With record numbers of baby boomers reaching retirement age, an important question on many people’s minds is how the bear market may negatively affect their plans.
Retiring during a falling market can put you at a significant disadvantage financially. Furthermore, dipping into retirement funds within the first five years of retirement can put you at a higher risk of outliving your savings.
One option, of course, is to simply not retire. Unfortunately, putting off the age at which you retire may not be an option everyone has, or wants. Let’s look at additional planning strategies that can help hedge your financial bets in a down market.
Don’t Panic. It is rare for stock markets to lose money over 5-year periods. Keep this long-term perspective in mind when the newscasts are reporting the turmoil in the markets. Additionally, having a balanced, well-diversified portfolio can help minimize market losses and help you keep your peace of mind.

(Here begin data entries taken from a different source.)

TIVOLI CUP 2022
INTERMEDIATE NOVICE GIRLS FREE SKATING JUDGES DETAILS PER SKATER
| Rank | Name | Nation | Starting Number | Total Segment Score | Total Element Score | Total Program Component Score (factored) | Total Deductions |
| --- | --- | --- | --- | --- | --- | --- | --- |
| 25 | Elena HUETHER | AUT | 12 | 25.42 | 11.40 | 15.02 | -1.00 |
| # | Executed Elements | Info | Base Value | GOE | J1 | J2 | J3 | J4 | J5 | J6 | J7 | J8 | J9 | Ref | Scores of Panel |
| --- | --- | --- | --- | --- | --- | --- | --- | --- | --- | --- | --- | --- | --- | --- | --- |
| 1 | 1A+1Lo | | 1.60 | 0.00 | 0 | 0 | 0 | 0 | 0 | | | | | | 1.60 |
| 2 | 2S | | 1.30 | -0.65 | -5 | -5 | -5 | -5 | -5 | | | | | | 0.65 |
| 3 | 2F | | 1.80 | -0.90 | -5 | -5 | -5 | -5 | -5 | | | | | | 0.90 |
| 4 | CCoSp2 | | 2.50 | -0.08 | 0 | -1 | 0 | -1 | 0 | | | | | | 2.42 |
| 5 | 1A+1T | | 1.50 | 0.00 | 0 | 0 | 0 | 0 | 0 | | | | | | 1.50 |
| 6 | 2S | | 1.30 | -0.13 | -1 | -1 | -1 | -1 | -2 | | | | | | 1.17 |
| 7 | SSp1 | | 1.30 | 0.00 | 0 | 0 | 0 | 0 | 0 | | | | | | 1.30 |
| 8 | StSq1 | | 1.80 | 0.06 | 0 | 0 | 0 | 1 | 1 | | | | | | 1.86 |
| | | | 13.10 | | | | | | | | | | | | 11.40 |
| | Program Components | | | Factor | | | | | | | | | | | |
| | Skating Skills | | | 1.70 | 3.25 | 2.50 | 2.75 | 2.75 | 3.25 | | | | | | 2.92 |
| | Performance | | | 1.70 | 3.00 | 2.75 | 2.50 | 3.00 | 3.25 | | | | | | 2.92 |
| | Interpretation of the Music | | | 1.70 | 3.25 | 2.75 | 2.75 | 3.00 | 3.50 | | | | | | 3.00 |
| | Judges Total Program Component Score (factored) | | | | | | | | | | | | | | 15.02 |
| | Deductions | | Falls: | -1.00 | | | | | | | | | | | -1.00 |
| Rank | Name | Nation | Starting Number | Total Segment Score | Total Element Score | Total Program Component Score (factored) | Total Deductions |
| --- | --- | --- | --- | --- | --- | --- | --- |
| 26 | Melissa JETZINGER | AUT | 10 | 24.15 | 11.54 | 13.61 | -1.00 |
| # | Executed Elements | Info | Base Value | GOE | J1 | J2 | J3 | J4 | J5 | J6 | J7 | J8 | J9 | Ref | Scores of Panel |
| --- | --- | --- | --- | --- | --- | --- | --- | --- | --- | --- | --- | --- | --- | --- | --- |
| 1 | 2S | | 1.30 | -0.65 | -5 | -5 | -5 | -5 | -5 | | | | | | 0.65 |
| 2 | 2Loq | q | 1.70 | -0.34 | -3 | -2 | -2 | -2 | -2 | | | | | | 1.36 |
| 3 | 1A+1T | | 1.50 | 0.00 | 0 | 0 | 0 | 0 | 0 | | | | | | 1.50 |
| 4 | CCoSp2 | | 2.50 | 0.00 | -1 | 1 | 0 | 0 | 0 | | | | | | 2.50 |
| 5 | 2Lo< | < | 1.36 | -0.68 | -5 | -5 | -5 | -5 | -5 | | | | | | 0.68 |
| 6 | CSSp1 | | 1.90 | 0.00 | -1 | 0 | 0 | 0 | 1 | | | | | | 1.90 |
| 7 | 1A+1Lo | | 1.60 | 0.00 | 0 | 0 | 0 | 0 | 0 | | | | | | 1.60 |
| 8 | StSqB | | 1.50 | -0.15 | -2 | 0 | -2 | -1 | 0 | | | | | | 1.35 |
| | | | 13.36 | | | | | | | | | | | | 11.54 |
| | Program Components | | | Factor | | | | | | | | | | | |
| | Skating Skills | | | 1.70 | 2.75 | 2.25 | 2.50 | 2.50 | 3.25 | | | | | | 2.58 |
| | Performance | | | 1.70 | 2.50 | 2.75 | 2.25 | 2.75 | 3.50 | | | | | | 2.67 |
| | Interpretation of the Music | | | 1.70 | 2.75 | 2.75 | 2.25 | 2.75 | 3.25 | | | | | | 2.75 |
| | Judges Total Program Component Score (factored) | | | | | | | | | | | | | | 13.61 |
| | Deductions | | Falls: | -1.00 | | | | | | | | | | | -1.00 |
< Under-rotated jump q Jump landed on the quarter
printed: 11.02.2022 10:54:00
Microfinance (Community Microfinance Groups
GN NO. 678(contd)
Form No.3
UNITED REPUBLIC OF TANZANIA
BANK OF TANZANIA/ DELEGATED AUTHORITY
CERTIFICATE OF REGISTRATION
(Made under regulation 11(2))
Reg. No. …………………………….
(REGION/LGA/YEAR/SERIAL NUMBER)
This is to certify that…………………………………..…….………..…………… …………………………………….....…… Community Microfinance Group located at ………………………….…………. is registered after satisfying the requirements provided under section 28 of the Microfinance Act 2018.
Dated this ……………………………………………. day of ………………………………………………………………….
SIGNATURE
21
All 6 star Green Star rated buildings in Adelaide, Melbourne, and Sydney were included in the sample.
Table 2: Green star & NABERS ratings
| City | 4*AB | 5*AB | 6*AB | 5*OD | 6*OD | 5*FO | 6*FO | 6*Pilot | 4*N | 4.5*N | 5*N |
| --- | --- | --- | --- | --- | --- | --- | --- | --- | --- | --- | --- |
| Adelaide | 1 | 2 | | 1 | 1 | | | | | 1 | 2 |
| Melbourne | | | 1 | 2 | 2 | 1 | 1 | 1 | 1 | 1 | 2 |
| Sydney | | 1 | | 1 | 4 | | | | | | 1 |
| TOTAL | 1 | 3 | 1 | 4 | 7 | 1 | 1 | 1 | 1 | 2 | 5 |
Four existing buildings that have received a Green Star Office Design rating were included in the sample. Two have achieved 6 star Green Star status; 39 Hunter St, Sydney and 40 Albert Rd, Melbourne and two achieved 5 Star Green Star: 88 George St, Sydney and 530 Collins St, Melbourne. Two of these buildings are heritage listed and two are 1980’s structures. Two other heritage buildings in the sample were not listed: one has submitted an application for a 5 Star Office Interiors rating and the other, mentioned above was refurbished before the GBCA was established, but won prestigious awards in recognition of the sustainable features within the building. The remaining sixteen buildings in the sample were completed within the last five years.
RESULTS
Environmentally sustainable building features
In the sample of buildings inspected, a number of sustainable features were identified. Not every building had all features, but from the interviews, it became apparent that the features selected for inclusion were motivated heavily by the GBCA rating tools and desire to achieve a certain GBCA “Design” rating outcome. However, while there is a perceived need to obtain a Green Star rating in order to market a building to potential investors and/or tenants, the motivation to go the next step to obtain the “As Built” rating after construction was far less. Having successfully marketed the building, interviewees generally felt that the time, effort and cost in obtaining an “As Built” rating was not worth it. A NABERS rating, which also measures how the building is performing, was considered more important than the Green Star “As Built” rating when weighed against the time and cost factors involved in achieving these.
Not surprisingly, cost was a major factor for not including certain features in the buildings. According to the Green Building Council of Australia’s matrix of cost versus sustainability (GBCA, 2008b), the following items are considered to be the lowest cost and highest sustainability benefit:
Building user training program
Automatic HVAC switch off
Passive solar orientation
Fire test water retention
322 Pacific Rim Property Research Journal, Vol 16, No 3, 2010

Cut your withdrawals. If you’re currently taking 4 percent a year from your retirement account, try reducing, at least temporarily, your withdrawals. Careful budgeting may allow you tighten your belt.
Boost your income. You may want to consider taking on a part-time job: there is an abundance of positions that employers would love to fill with mature candidates. Or do an occasional freelance assignment and lend your years of experience to a useful enterprise.
Don’t take the inflation adjustment on your income until you absolutely have to. Try to get by next year on the same dollar amount you withdrew this year. If you can keep this up for two, three or even four years, it could help keep your retirement portfolio on track while markets rebound.
Do not sell all your stocks and reallocate money to “safer” investments. That was the retirement plan embraced by the previous generation. Growth is an important component of your portfolio, and history shows that equity investments are necessary for most retirees to keep pace with the rising costs of living.
Rebalance your portfolio by taking more money out of your investments that have done well and less out of any investments that may have fallen. Evaluate the “losers” – you may want to actually invest in more shares if long-term prospects remain positive. Do this while keeping your intended portfolio mix.
Make little changes, not big ones. If you find you need to make adjustments to any part of your plan, do so in small increments; do not make any dramatic alterations. The market historically rewards those who stick with their investment plans and avoid drastic actions.
Keep your retirement on track. Planning and execution are absolute musts for a sustainable retirement. Meeting with your financial planner on a regular basis can help you monitor your portfolio and be aware of any adjustments you might need to make during a bear market.